Mrs. Hill then called for Clarence Powell, her maintenance man, to show me around. He opened the door to "Bessie's Room" first -- there was a wreath of white cloth flowers on the dark blue bedspread -- then took me all through the evocative old hotel, which has been home at one time or another to most every blues performer who's passed through Clarksdale -- which is to say most every blues performer.
On my way out, I sat down in a straight-back chair next to Mrs. Hill and chatted with her for a few moments. "Oh, all kinds of people come by here," she said. "Not long ago, I had a very special visitor, meant a lot to me." She showed me a snapshot taken in front of the Riverside of her standing beside John F. Kennedy Jr.: "Do you recognize him, dear?" I said I did and she laughed and put the picture in her pocket.

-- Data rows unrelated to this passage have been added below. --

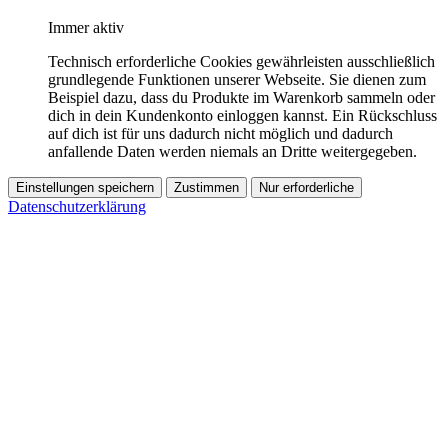
Immer aktiv
Technisch erforderliche Cookies gewährleisten ausschließlich
grundlegende Funktionen unserer Webseite. Sie dienen zum
Beispiel dazu, dass du Produkte im Warenkorb sammeln oder
dich in dein Kundenkonto einloggen kannst. Ein Rückschluss
auf dich ist für uns dadurch nicht möglich und dadurch
anfallende Daten werden niemals an Dritte weitergegeben.
Einstellungen speichern
Zustimmen
Nur erforderliche
Datenschutzerklärung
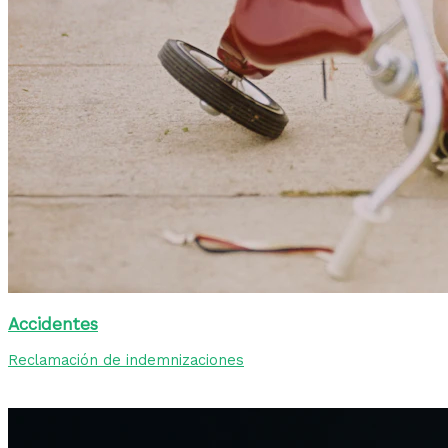
Accidentes
Reclamación de indemnizaciones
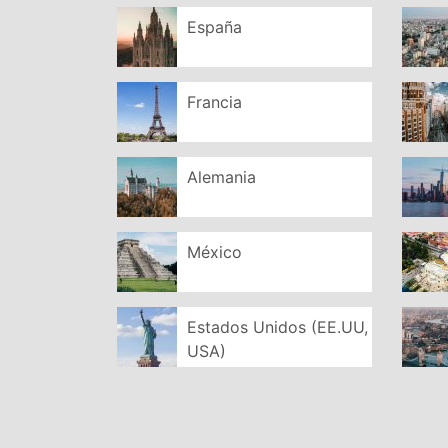
España
Francia
Alemania
México
Estados Unidos (EE.UU,
USA)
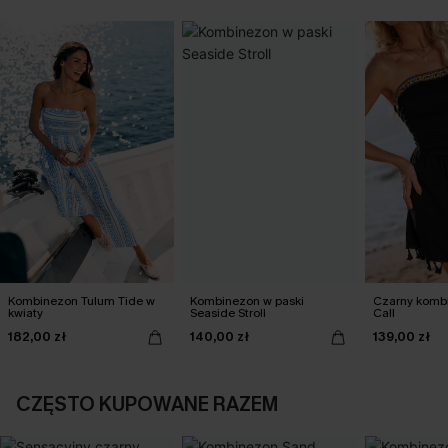
Kombinezon Tulum Tide w
Kombinezon w paski
Czarny komb
kwiaty
Seaside Stroll
Call
182,00 zł
140,00 zł
139,00 zł
CZĘSTO KUPOWANE RAZEM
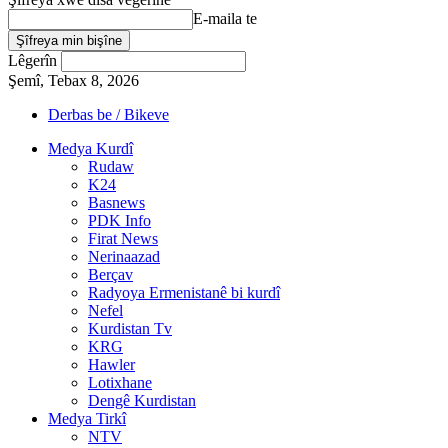
E-maila te
Lêgerîn
Şemî, Tebax 8, 2026
Derbas be / Bikeve
Medya Kurdî
Rudaw
K24
Basnews
PDK Info
Firat News
Nerinaazad
Berçav
Radyoya Ermenistanê bi kurdî
Nefel
Kurdistan Tv
KRG
Hawler
Lotixhane
Dengê Kurdistan
Medya Tirkî
NTV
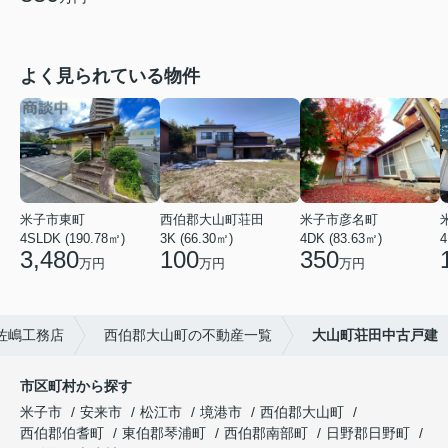
よく見られている物件
米子市東町
西伯郡大山町荘田
米子市彦名町
4SLDK (190.78㎡)
3K (66.30㎡)
4DK (83.63㎡)
4
3,480
100
350
万円
万円
万円
佐嶋工務店
西伯郡大山町の不動産一覧
大山町荘田中古戸建
市区町村から探す
米子市
安来市
松江市
境港市
西伯郡大山町
西伯郡伯耆町
東伯郡琴浦町
西伯郡南部町
日野郡日野町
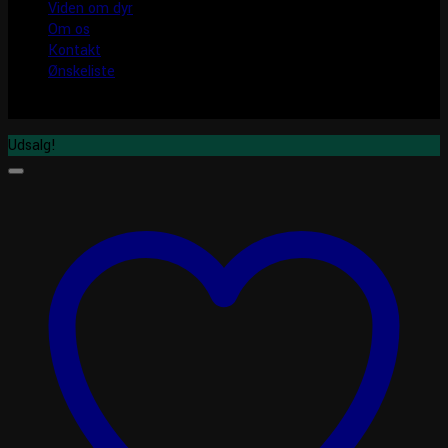
Viden om dyr
Om os
Kontakt
Ønskeliste
Udsalg!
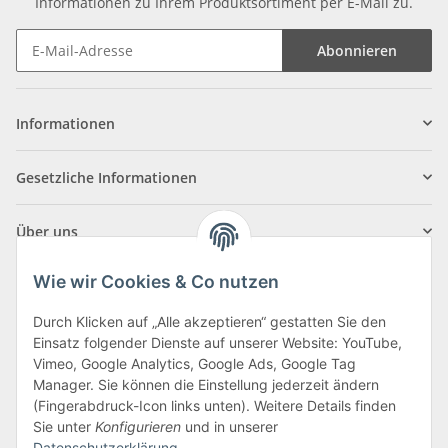
Informationen zu Ihrem Produktsortiment per E-Mail zu.
Abonnieren
Informationen
Gesetzliche Informationen
Über uns
Wie wir Cookies & Co nutzen
Durch Klicken auf „Alle akzeptieren“ gestatten Sie den
Einsatz folgender Dienste auf unserer Website: YouTube,
Klagenfurter Straße 29
Vimeo, Google Analytics, Google Ads, Google Tag
9556 Liebenfels
Manager. Sie können die Einstellung jederzeit ändern
(Fingerabdruck-Icon links unten). Weitere Details finden
Montag bis Donnerstag: 8:00 bis 16:30 Uhr
Sie unter
Konfigurieren
und in unserer
Freitag: 8:00 bis 12:00 Uhr
Datenschutzerklärung
.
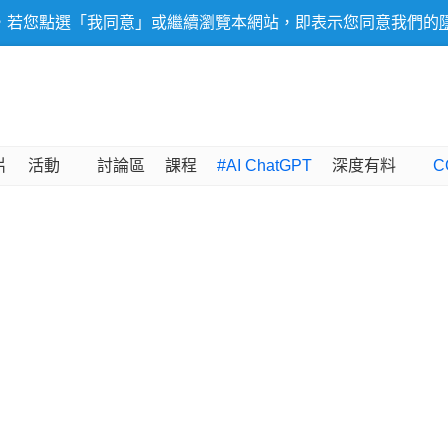
，若您點選「我同意」或繼續瀏覽本網站，即表示您同意我們的
片
活動
討論區
課程
#AI ChatGPT
深度有料
C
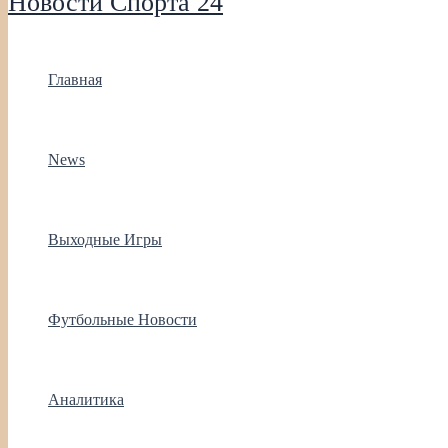
Новости Спорта 24
Главная
News
Выходные Игры
Футбольные Новости
Аналитика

"He dropped by to visit you, huh?"
"Didn't drop by," Mrs. Hill corrected me. "He called first, then come over and talked for most of an hour. I fed him iced tea right where you're sitting."
"What did you two talk about?" I asked her.
"Oh, this and that. He was a very polite, nice young man. He had a kindness about him, if you know what I mean. You can tell with some people, you know?"
"Did you talk about his father?"
"No, no," she said, putting her hand on mine. "I wouldn't have asked him. But, you know, that man meant the world to me, and his boy seemed so much like him."